Figure 1 shows the distribution of comorbidities among patients who had undergone RCR surgery (n = 41). The most prevalent condition was dyslipidemia (78%), followed by hypertension (56.1%) and DM (51.2%). Both dominant arm involvement and hypothyroidism were noted in 29.3% of cases. Less common conditions included previous shoulder surgery (14.6%) and osteoarthritis (12.2%). Rare comorbidities, each present in only 2.4% of the cohort, included smoking, liver disease, and a history of cancer.
Distribution of different comorbidities in rotator cuff surgery repair patients (n = 41).
Table 2 shows the correlation between the preoperative HbA1c levels and postoperative functional improvements in patients who underwent RCR (n = 41).
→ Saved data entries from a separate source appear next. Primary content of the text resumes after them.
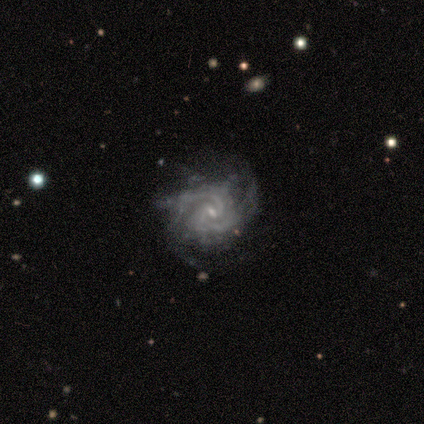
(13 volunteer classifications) A featured or disk galaxy (100%) with no bar (69%), 2 (54%) tight (69%) spiral arms (100%) and a small central bulge (85%).

Vote fractions:
- Smooth or featured? featured or disk: 100% / smooth: 0% / star or artifact: 0%
- Edge-on disk? no: 100% / yes: 0%
- Bar? no: 69% / weak: 31% / strong: 0%
- Spiral arms? yes: 100% / no: 0%
- Spiral winding? tight: 69% / medium: 31% / loose: 0%
- Spiral arm count? 2: 54% / can't tell: 23% / 3: 15% / more than 4: 8% / 1: 0% / 4: 0%
- Bulge size? small: 85% / moderate: 15% / dominant: 0% / large: 0% / none: 0%
- Merging? none: 92% / major disturbance: 8% / minor disturbance: 0% / merger: 0%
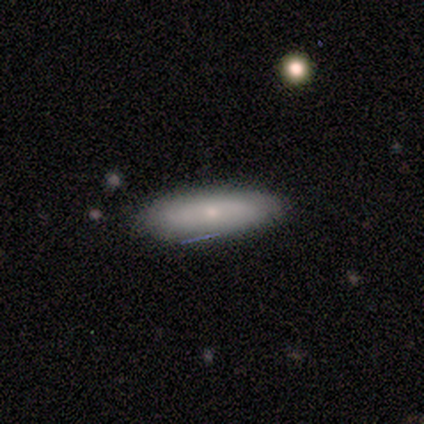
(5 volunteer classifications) smooth 80%, star or artifact 20%, featured or disk 0%. Down the decision tree: how rounded — in between (75%); merging — none (75%).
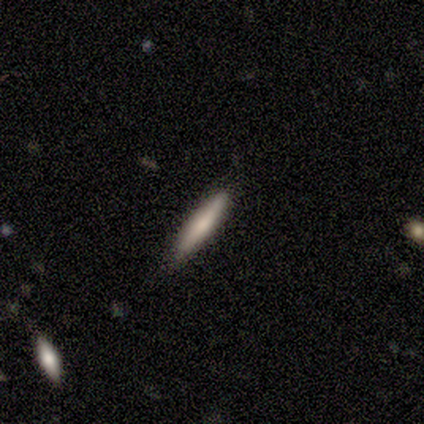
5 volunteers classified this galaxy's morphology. type=smooth (100%); roundness=cigar-shaped (100%); merging=none (80%).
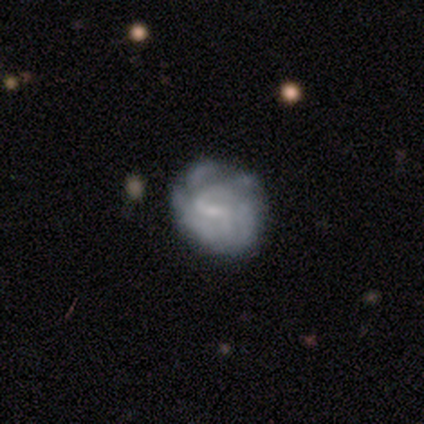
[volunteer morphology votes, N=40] This appears to be a featured or disk galaxy (82%) with a weak bar (55%), medium (52%) spiral arms (70%) and a small central bulge (52%). Merging: none (41%).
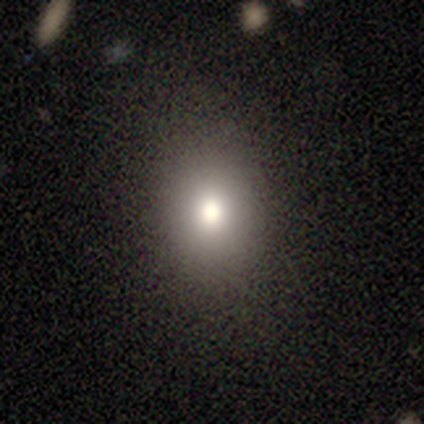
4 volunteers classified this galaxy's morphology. A smooth galaxy with no disk features (100%) that is in between round and cigar-shaped (100%).

Vote fractions:
- Smooth or featured? smooth: 100% / featured or disk: 0% / star or artifact: 0%
- How rounded? in between: 100% / round: 0% / cigar-shaped: 0%
- Merging? none: 100% / minor disturbance: 0% / major disturbance: 0% / merger: 0%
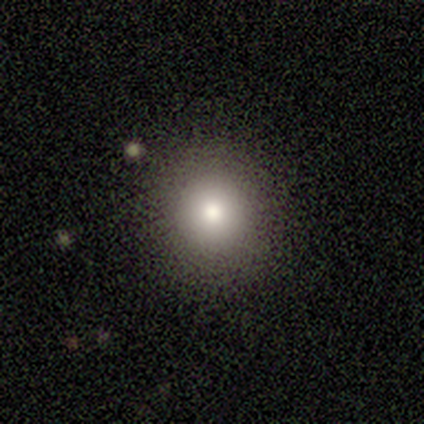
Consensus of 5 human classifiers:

The correlation between preoperative HbA1c level and improvement in abduction range was statistically non-significant (r = 0.132, p = 0.455); the correlation with forward flexion was also non-significant (r = −0.082, p = 0.646). The improvement in external rotation did not correlate with preoperative HbA1c level (r = 0.292, p = 0.187), nor did time to return to work (r = 0.008, p = 0.961).
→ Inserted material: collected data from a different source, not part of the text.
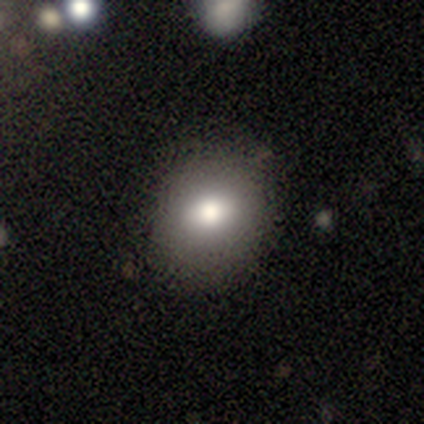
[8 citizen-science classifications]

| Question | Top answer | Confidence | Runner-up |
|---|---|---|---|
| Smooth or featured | smooth | 88% | featured or disk (12%) |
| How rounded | round | 86% | in between (14%) |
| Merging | none | 75% | minor disturbance (12%) |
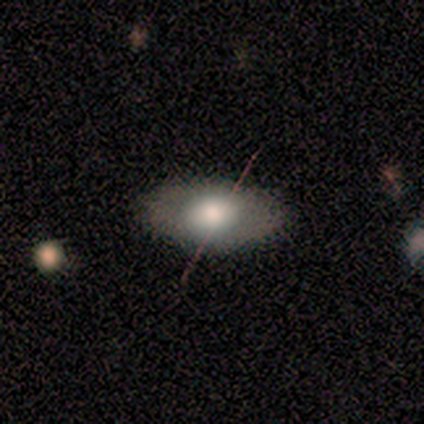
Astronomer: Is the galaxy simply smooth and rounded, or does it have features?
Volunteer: smooth — 50%.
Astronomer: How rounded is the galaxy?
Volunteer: in between — 100%.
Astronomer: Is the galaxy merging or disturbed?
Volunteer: none — 67%.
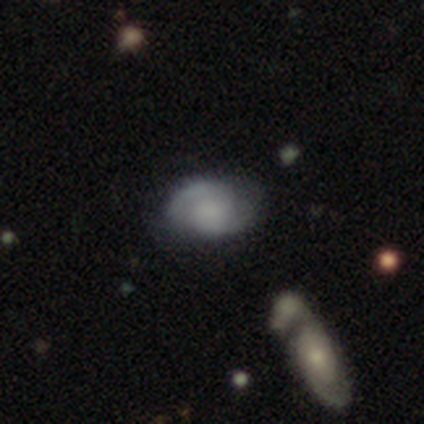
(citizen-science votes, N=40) Overall: smooth (48%; featured or disk 38%). How rounded: in between (100%). Merging: none (59%; minor disturbance 26%).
Table 3 shows the association between preoperative HbA1c levels and postoperative complications following RCR. A total of nine patients reported postoperative complications, of whom six (66.7%) had controlled HbA1c, versus three (33.3%) in the uncontrolled HbA1c group (p = 0.707). Of the patients reporting pain or stiffness, two (66.7%) had controlled and one (33.3%) had uncontrolled HbA1c (p = 1.000). Hypertrophic scars were seen in two (100%) controlled patients, with none in the uncontrolled group (p = 0.495). Cases of delayed wound healing occurred in six (66.7%) controlled and three (33.3%) uncontrolled patients (p = 0.707). Reoperation and re-tear each occurred in one (100.0%) patient with uncontrolled HbA1c. Golfer’s elbow was reported in one (100.0%) patient with controlled HbA1c. Postoperative LOS was similar across both groups (median = 1 day; IQR = 1; p = 0.889). No statistically significant associations were observed.
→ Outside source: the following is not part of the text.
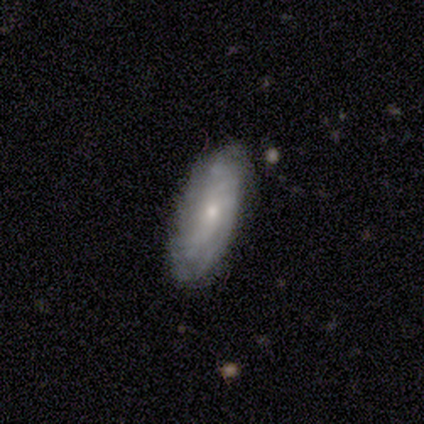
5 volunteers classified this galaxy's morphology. Smooth or featured? smooth (60%)
How rounded? cigar-shaped (67%)
Merging? none (80%)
Table 4 shows correlations between patient comorbidities and postoperative HbA1c levels following RCR. Among the examined variables, hypertension showed a significant positive association, with these patients exhibiting 1.33% higher postoperative HbA1c on average compared to non-hypertensive patients (B = 1.327, 95% CI = 0.126-2.528, p = 0.032). Similarly, liver disease was significantly associated with elevated HbA1c, demonstrating a mean increase of 3.91% (B = 3.913, 95% CI = 1.065-6.762, p = 0.009). Other comorbidities, including BMI, smoking status, hypothyroidism, dyslipidemia, osteoarthritis, history of cancer, and previous surgery, showed no statistically significant relationships (all p > 0.05). Thus, hypertension and liver disease independently contribute to higher postoperative HbA1c levels, underscoring their clinical relevance in perioperative metabolic control.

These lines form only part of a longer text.